*YOUR TASKS*:
(1) In the biographical sketch, which company and regiment did Samuel Warren Nichols enlist in at Lima, Ohio?
(2) Retype the biographical sketch word for word, everything from "Mr. Newby took" down to "intelligent citizens should.".

*READING PASSAGE*:
Mr. Robert Newby, whose name heads this sketch, lived at home until he became of age, and has always been engaged in agricultural pursuits. He was first married in Morgan County to Miss Hall, who was born here of English parentage. Her father and mother, William and Mary (Kilham) Hall, are both deceased. They died in this county, where they settled at an early day, having emigrated from England. Their daughter, Mrs. Mary Newby, died in 1874. She was a Christian woman, being a member of the Methodist Church, and in which religious organization she took great interest. She left six children to mourn her loss, four of whom are living: Robert F. is at home, and is assisting his father in the management of his farm; Mary E., G. Albert, and Emma J. are also at home; John W. was killed by a horse, which became frightened, and rearing up, fell upon him, injuring John so badly that he died five days after the accident. His death occurred in 1885. He was a single man, twenty-eight years of age, and was employed by a cattle rancher. Charles L. married Miss Sarah Moody, and died in this county in 1886. He left a wife and one child.

Mr. Newby took for his second wife Miss Julia A. McGinnis. She was born in Morgan County, in 1851, and lived here up to the time of her marriage. She is the daughter of American parents, both of whom are deceased. She is the mother of four children, whose names follow: Lodella, Walter R., Clarence, and Emily. Mr. and Mrs. newby are communicants of the Methodist Episcopal Church, and politically, Mr. Newby is a stanch Democrat. He is not what may be termed a politician, but takes interest in public affairs, as all wide-awake and intelligent citizens should.

SAMUEL WARREN NICHOLS, editor of the daily and weekly Jacksonville Journal, is a native of Hancock County, this State, and was born Feb. 5, 1844. His father, the Rev. Warren Nichols, of the Presbyterian Church, was born in Massachusetts, and died in 1862, in Ohio, where he had resided for some years.

At Lima, Ohio, in May, 1864, the subject of this sketch enlisted as a Union soldier in Company E, 151st Ohio Infantry, and served four months in and around Washington, D.C. Upon leaving the army, he came to this county, settling in Jacksonville, and for some time attended the Illinois College. Later he became a student of the Jacksonville Business College, from which he was graduated, and taught therein one year. From 1867 to 1870 he was Treasurer of the Jacksonville Gas Light and Coke Company, and during the latter year was Teller of the First National Bank.

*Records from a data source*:

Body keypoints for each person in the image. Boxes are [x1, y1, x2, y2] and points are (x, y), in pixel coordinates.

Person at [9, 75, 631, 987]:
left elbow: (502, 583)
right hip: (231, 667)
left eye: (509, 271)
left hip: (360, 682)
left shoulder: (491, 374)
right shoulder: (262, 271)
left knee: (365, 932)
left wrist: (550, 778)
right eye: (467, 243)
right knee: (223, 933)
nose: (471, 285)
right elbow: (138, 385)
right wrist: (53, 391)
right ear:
...
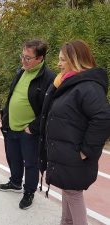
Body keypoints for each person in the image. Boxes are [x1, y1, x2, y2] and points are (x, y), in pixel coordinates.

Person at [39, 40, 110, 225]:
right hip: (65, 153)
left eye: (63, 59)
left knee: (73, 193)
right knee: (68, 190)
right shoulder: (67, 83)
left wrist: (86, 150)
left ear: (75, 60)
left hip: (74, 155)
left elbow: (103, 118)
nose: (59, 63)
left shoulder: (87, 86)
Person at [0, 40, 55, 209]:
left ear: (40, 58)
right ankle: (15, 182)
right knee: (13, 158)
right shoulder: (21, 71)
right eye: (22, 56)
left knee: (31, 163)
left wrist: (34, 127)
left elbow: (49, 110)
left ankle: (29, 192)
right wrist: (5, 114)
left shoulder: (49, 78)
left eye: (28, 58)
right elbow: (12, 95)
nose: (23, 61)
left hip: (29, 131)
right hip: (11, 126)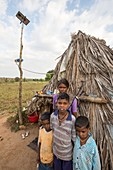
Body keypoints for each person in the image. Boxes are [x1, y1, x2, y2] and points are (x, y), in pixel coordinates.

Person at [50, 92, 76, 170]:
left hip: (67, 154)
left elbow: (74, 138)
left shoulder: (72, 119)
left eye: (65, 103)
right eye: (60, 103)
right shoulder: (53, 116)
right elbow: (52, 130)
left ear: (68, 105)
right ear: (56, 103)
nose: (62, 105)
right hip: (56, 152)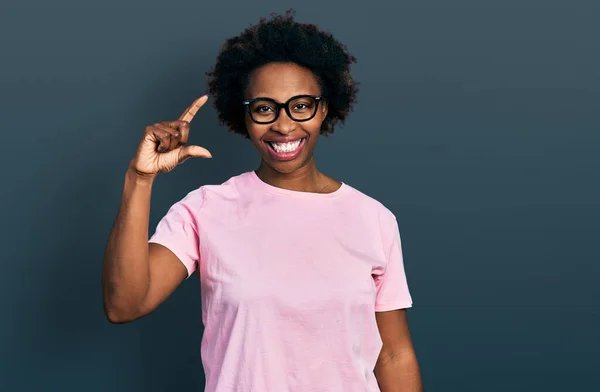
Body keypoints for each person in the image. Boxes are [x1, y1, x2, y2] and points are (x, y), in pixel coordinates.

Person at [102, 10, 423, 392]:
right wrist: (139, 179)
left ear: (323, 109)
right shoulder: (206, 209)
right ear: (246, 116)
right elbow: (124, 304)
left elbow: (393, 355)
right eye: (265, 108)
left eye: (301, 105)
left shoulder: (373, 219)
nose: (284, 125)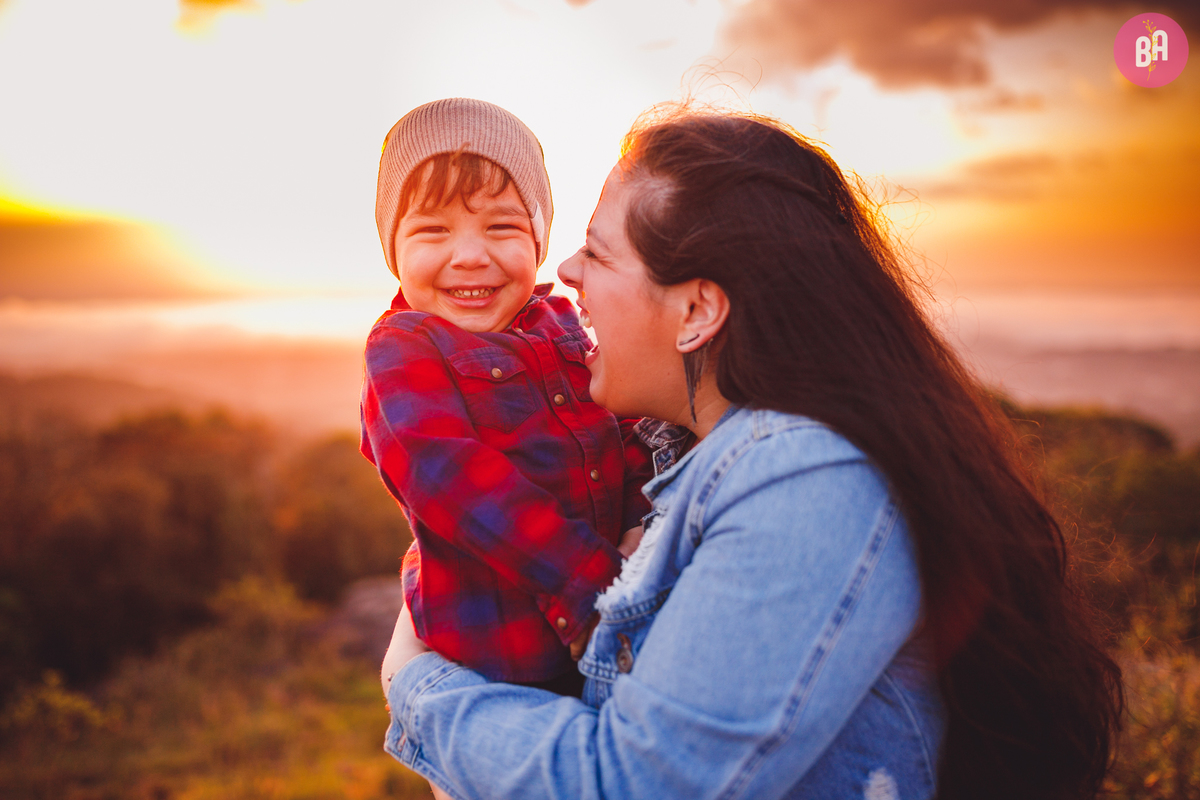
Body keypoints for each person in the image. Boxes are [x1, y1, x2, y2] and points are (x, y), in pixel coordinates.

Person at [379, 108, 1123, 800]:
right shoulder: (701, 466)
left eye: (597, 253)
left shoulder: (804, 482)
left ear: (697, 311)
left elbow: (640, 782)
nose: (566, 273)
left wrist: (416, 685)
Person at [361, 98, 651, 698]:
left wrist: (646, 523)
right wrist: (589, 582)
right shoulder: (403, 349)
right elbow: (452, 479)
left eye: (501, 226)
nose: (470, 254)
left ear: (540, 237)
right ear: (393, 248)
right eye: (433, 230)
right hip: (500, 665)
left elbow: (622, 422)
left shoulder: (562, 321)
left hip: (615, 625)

*ANSWER SET*:
(1) Company E, 151st Ohio Infantry.

(2)
Mr. Newby took for his second wife Miss Julia A. McGinnis. She was born in Morgan County, in 1851, and lived here up to the time of her marriage. She is the daughter of American parents, both of whom are deceased. She is the mother of four children, whose names follow: Lodella, Walter R., Clarence, and Emily. Mr. and Mrs. newby are communicants of the Methodist Episcopal Church, and politically, Mr. Newby is a stanch Democrat. He is not what may be termed a politician, but takes interest in public affairs, as all wide-awake and intelligent citizens should.